◆ **Set problem**:
Count the lines in the entries below that contain the string "label", and reply with only that number.

◆ **Data rows**:
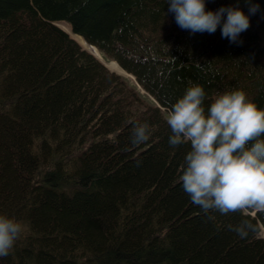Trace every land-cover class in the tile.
<instances>
[{
  "label": "trees",
  "instance_id": "obj_1",
  "mask_svg": "<svg viewBox=\"0 0 264 264\" xmlns=\"http://www.w3.org/2000/svg\"><path fill=\"white\" fill-rule=\"evenodd\" d=\"M259 3L235 43L181 28L167 0H0V212L24 224L0 264H264V210L194 204L180 181L190 145L169 144L166 121L191 82L206 104L242 87L264 106ZM143 121L149 138L133 143Z\"/></svg>",
  "mask_w": 264,
  "mask_h": 264
},
{
  "label": "clouds",
  "instance_id": "obj_2",
  "mask_svg": "<svg viewBox=\"0 0 264 264\" xmlns=\"http://www.w3.org/2000/svg\"><path fill=\"white\" fill-rule=\"evenodd\" d=\"M208 0H167L166 13L191 33L215 32L230 42H242L241 33L260 9L259 0H233L207 7ZM202 83L191 82L171 104L166 121L169 144L190 145L183 157L180 181L190 200L202 210L220 213L246 207L264 210V106L242 87L217 92L210 103ZM148 121L136 122L133 143L146 141ZM214 218V217H213ZM255 227L248 219L234 226L239 235ZM24 230L14 215L0 212V256L13 248Z\"/></svg>",
  "mask_w": 264,
  "mask_h": 264
},
{
  "label": "rangeland",
  "instance_id": "obj_3",
  "mask_svg": "<svg viewBox=\"0 0 264 264\" xmlns=\"http://www.w3.org/2000/svg\"><path fill=\"white\" fill-rule=\"evenodd\" d=\"M63 28H65V29H67V30H69V27L67 26V25H65V24H63V23H59ZM77 37V36H76ZM78 38V37H77ZM79 39V38H78ZM97 55V54H96ZM101 55H102V58H100L98 55V57L100 58V59H102L106 64H107V66L111 69V70H113V71H116L117 73H120V74H122L124 77H126V78H128V80H129V82H132L131 83V85H134V86H137L136 85V82H135V80H134V78H133V76L131 75V74H129L126 70H124L121 66V70H119V68H115V66H113V64H112V62H117V61H115V60H112V59H107L106 57H104L103 56V54L101 53ZM119 65V64H118ZM262 234L264 235V232H262Z\"/></svg>",
  "mask_w": 264,
  "mask_h": 264
},
{
  "label": "bare ground",
  "instance_id": "obj_4",
  "mask_svg": "<svg viewBox=\"0 0 264 264\" xmlns=\"http://www.w3.org/2000/svg\"><path fill=\"white\" fill-rule=\"evenodd\" d=\"M76 36L79 38V40L81 41L82 44L87 46L90 50H93L95 54H97L100 58H102V55H101L100 51L97 49V47L92 46L91 44L87 43L86 40L82 36H80V35H76ZM112 64H113V66H115V68H119V70H121L120 69L121 67L118 65V63L112 62Z\"/></svg>",
  "mask_w": 264,
  "mask_h": 264
}]
</instances>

◆ **Result**:
4